▸ Your instructions: Reproduce exactly, from the data that follows, the line with "right wrist: (1137, 676, 7)", the line with "left shoulder: (2186, 648, 0)", and every line that lies between them.

::::::::

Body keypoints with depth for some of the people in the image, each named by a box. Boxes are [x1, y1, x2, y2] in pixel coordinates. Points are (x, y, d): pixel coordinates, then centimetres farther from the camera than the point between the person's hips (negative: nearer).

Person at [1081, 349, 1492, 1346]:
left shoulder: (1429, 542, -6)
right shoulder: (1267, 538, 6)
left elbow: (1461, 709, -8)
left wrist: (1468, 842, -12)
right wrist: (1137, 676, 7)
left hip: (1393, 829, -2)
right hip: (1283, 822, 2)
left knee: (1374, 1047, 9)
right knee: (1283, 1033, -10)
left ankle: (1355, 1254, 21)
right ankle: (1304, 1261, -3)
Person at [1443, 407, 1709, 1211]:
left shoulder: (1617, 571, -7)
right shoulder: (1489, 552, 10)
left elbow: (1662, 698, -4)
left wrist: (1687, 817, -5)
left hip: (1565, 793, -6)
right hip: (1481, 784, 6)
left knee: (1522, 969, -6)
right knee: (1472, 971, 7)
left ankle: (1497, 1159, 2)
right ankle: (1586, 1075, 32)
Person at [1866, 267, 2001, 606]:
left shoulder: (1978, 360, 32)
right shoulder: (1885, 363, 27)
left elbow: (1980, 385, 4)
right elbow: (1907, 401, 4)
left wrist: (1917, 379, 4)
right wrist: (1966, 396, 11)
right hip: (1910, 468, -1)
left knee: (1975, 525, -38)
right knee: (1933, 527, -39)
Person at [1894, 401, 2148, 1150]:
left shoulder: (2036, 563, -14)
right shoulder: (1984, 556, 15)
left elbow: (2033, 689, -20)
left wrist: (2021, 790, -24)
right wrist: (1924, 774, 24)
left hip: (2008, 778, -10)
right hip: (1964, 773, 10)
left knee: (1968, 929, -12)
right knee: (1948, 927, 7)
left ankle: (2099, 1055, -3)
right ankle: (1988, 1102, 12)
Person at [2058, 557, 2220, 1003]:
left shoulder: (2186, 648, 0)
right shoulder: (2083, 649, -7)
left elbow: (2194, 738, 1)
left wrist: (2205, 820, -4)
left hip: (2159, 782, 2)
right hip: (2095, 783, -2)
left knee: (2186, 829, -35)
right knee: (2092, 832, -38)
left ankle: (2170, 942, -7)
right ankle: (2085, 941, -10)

::::::::

▸ Output below:
right wrist: (1137, 676, 7)
left hip: (1393, 829, -2)
right hip: (1283, 822, 2)
left knee: (1374, 1047, 9)
right knee: (1283, 1033, -10)
left ankle: (1355, 1254, 21)
right ankle: (1304, 1261, -3)
Person at [1443, 407, 1709, 1211]:
left shoulder: (1617, 571, -7)
right shoulder: (1489, 552, 10)
left elbow: (1662, 698, -4)
left wrist: (1687, 817, -5)
left hip: (1565, 793, -6)
right hip: (1481, 784, 6)
left knee: (1522, 969, -6)
right knee: (1472, 971, 7)
left ankle: (1497, 1159, 2)
right ankle: (1586, 1075, 32)
Person at [1866, 267, 2001, 606]:
left shoulder: (1978, 360, 32)
right shoulder: (1885, 363, 27)
left elbow: (1980, 385, 4)
right elbow: (1907, 401, 4)
left wrist: (1917, 379, 4)
right wrist: (1966, 396, 11)
right hip: (1910, 468, -1)
left knee: (1975, 525, -38)
right knee: (1933, 527, -39)
Person at [1894, 401, 2148, 1150]:
left shoulder: (2036, 563, -14)
right shoulder: (1984, 556, 15)
left elbow: (2033, 689, -20)
left wrist: (2021, 790, -24)
right wrist: (1924, 774, 24)
left hip: (2008, 778, -10)
right hip: (1964, 773, 10)
left knee: (1968, 929, -12)
right knee: (1948, 927, 7)
left ankle: (2099, 1055, -3)
right ankle: (1988, 1102, 12)
Person at [2058, 557, 2220, 1003]:
left shoulder: (2186, 648, 0)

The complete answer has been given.